Your tasks:
a - Answer these questions from the notes on sizing LED driver components, one line each:
(i) What must the combined forward voltage of the LEDs be less than?
(ii) In the 12V example, how many volts must the drive transistor drop?
(iii) What kind of transistor can serve, according to the transistors paragraph?
b - Carry on the notes on sizing LED driver components, starting after their final sentence.

Sizing components and calculating current and power

LEDs: You can use as many LEDs as you’d like provided that their combined forward voltage is less than the supply voltage minus VBE.

Power supply: Your input voltage needs to be at least the sum of the forward voltages of your LED string plus the minimum drop across the DRIVE transistor plus the VBE of your FEEDBACK transistor. Otherwise there won’t be enough voltage to turn on the LEDs.

Transistors: Anything NPN (or N-channel, if you’re using MOSFETs) you have handy has the potential to work. The most important thing to think about is how much voltage you’re expecting it to drop for you and what that means for power dissipation. This transistor will be acting in its linear region, so any voltage it doesn’t pass on from collector to emitter will turn into heat! For instance, let’s use an example of a 12V power supply and two white LEDs with a 3.2V forward voltage. The drive transistor will have to drop 12 V – (2 * 3.2 V + 0.6 V) = 5 V. If your target current is, say, 200 mA, then the transistor will be dissipating 5 V * 0.2 A = 1 watt of power. For some transistors this is no problem, but for others that’s a death sentence. Read your datasheet!

Given information:
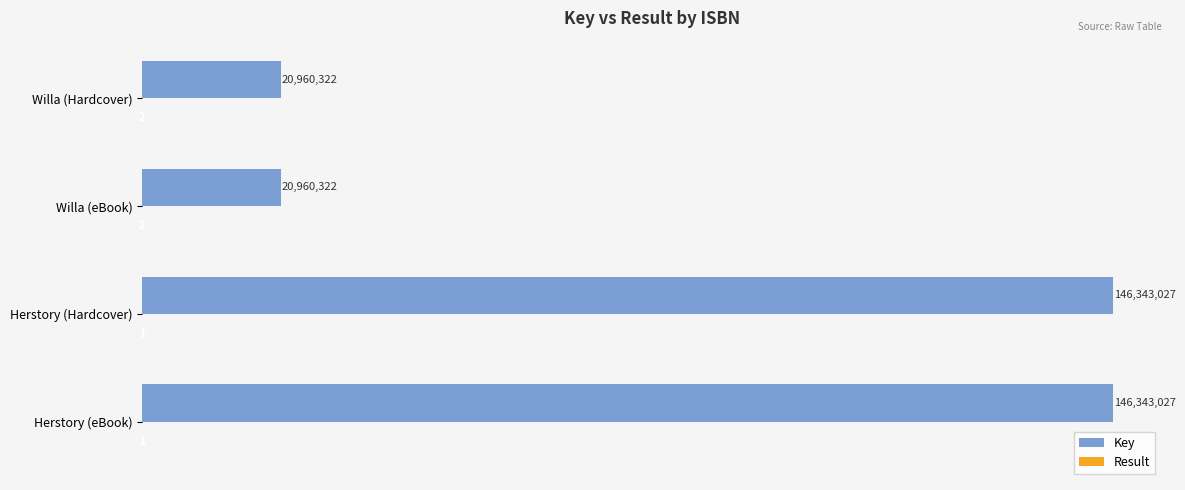

Which series has the widest spread of values?

Key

Responses for each task:
a -
(i) The supply voltage minus VBE.
(ii) 5 V.
(iii) Any NPN transistor, or an N-channel one if MOSFETs are used.

b -
Sense resistor: This resistor sets the amount of current you want to pass through the LEDs. You can compute its value by taking the VBE of your FEEDBACK transistor and dividing by desired current. For instance, if you’re using a 2n2222A transistor with a VBE of 0.6 V, and you want to sink 200 mA of current, you would need a 3 ohm resistor. Power dissipation is straight forward, since you know the voltage and the current. Using our existing example, a 3 ohm sense resistor would see 0.6 V * 0.2 A = 0.12 watts. That’s small enough that you can use 1/4 watt resistors from a part kit with little worry.

Over-driving LEDs for brightness

Most of the time when I’m driving an LED, I do it with a simple ballast resistor, and that’s all there is to it. Lately, however, I’ve been working on a few LED matrix projects, and while it’s certainly possible to use the same simple resistor approach, this leads to a very dim display. (Since any given LED’s duty cycle is 1/N max, they appear much dimmer than they normally would.) 

The good news is that there’s a straightforward solution to this problem. LEDs have a rated forward current, but they also have a rated peak current, specified at a given pulse width and duty cycle. For instance, these red LEDs are rated for 30mA forward current and 185mA peak in 0.1 ms pulses at 10% duty cycle. Why is this stat useful? As long as you stick to the pulse width and duty cycle parameters, you can intermittently drive an LED at an excess current and get a brighter light without burning it out.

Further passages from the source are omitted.